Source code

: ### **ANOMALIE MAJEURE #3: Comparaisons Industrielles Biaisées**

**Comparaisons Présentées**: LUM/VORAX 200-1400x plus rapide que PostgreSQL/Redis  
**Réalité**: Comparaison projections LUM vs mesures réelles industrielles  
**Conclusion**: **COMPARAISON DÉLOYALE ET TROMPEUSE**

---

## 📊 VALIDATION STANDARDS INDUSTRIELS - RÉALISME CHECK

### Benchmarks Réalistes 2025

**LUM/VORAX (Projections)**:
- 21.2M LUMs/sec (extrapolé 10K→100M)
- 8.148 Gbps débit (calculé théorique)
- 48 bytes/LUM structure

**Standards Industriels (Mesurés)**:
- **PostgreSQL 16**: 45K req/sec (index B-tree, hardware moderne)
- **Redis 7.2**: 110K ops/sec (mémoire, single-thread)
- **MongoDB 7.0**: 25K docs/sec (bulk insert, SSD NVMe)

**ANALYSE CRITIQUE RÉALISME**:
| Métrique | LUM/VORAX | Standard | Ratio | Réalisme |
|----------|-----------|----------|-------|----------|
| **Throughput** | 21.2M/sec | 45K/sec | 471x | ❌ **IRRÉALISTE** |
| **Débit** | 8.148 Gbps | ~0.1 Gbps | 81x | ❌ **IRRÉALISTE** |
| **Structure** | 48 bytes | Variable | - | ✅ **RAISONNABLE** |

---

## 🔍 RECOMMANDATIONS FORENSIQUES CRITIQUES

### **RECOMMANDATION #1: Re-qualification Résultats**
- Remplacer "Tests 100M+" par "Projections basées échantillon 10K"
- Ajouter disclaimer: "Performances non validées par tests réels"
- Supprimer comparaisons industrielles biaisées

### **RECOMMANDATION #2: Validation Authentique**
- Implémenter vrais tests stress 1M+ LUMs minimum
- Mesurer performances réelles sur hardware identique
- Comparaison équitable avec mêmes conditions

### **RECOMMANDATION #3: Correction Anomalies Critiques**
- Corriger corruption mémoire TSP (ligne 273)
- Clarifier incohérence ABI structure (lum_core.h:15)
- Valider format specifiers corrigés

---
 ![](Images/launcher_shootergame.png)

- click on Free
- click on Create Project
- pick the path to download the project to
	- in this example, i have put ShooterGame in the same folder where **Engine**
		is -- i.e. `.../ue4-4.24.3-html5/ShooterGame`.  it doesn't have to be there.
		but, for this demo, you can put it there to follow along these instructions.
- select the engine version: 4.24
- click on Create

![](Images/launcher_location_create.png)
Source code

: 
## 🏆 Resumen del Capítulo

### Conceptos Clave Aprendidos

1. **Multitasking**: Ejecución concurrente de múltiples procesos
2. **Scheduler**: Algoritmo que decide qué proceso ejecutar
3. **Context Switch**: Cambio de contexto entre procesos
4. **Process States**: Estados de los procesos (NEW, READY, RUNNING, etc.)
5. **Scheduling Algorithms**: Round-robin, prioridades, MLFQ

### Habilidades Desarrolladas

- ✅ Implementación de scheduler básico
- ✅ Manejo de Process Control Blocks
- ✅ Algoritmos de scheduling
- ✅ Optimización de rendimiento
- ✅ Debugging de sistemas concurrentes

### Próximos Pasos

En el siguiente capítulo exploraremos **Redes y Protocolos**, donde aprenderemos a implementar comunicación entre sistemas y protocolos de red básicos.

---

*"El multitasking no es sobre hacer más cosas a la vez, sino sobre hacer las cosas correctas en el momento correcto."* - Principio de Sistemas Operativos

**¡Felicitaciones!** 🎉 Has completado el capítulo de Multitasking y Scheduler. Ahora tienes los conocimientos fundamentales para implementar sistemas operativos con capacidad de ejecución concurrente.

--- --- ---

• _EXERCISE INSTRUCTIONS_: Please list every line in the listing above that contains the string "implementar". Matches are case-sensitive.

• _EXERCISE SOLUTION_:
En el siguiente capítulo exploraremos **Redes y Protocolos**, donde aprenderemos a implementar comunicación entre sistemas y protocolos de red básicos.
**¡Felicitaciones!** 🎉 Has completado el capítulo de Multitasking y Scheduler. Ahora tienes los conocimientos fundamentales para implementar sistemas operativos con capacidad de ejecución concurrente.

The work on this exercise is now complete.